[Stored data]
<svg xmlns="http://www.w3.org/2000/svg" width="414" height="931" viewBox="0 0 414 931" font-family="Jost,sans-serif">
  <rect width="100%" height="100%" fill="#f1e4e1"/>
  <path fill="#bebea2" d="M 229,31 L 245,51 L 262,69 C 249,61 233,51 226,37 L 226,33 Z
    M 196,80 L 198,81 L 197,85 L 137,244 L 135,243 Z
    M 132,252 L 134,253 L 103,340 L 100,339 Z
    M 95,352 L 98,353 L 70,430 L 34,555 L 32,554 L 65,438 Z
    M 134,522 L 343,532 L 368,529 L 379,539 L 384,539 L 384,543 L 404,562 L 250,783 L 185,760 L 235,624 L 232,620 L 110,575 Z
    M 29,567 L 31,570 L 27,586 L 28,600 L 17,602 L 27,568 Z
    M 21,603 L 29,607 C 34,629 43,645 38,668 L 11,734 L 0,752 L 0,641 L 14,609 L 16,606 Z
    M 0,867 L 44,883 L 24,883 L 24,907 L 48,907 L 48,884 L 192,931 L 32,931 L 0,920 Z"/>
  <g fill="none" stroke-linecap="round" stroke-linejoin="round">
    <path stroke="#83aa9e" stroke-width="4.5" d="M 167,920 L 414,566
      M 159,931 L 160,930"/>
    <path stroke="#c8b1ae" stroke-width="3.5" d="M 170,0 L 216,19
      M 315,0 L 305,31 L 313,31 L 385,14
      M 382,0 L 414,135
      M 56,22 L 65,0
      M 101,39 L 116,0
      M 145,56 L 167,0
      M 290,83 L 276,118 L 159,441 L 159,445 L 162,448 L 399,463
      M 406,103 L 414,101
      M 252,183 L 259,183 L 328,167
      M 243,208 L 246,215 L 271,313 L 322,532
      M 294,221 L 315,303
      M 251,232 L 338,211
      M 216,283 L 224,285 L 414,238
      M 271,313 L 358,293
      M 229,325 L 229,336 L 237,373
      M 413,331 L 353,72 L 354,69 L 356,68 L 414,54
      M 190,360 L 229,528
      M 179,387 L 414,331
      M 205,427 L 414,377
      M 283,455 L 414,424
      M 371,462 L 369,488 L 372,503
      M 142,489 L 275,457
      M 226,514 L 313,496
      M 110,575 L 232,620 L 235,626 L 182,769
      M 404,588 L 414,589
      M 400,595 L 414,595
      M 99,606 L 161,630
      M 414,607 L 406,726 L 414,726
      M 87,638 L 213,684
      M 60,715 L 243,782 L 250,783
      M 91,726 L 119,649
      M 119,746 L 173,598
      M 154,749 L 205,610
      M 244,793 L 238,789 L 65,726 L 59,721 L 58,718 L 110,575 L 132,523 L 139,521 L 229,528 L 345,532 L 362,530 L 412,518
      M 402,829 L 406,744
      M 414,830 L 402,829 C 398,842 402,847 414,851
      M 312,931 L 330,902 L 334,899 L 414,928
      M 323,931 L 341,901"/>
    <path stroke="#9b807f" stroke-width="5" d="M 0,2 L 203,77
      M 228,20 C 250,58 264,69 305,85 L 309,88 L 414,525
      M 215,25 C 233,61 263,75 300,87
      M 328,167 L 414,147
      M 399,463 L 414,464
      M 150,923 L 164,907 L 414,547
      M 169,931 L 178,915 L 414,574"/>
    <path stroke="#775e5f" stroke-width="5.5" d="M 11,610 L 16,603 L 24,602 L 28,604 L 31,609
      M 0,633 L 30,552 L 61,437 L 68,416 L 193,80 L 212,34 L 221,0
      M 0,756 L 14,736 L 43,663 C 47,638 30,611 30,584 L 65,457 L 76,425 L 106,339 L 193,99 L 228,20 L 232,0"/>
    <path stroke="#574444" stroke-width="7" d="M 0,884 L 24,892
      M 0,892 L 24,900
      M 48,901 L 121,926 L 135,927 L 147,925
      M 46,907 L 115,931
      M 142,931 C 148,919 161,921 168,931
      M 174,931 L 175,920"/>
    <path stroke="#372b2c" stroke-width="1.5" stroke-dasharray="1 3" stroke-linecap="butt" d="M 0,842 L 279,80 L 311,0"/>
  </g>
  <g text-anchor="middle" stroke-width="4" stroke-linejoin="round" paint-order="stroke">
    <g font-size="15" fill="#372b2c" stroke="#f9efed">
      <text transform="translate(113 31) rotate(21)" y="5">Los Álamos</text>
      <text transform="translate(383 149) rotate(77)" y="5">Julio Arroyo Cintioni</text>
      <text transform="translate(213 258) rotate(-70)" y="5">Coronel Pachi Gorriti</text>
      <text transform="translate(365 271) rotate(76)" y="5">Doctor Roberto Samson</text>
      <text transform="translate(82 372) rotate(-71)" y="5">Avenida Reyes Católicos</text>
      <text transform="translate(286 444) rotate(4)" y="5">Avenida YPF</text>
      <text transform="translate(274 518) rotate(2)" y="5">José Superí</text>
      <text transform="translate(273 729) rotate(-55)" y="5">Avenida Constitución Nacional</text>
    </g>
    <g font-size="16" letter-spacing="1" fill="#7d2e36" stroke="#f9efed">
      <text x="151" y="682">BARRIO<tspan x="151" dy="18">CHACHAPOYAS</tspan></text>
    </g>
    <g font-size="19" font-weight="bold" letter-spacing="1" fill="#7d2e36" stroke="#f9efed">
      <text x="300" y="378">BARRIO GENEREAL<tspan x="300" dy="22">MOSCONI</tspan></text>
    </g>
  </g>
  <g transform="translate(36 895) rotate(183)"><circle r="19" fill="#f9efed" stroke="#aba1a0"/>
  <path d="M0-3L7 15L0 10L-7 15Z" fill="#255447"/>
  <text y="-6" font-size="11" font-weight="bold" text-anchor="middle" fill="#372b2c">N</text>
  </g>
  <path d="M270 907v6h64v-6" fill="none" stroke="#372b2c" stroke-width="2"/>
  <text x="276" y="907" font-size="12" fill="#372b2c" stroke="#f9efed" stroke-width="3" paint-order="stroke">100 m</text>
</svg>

• Your instructions:
Report the number of lines in the entries that hold the word "middle". Nothing else is wanted.

• Exercise solution:
2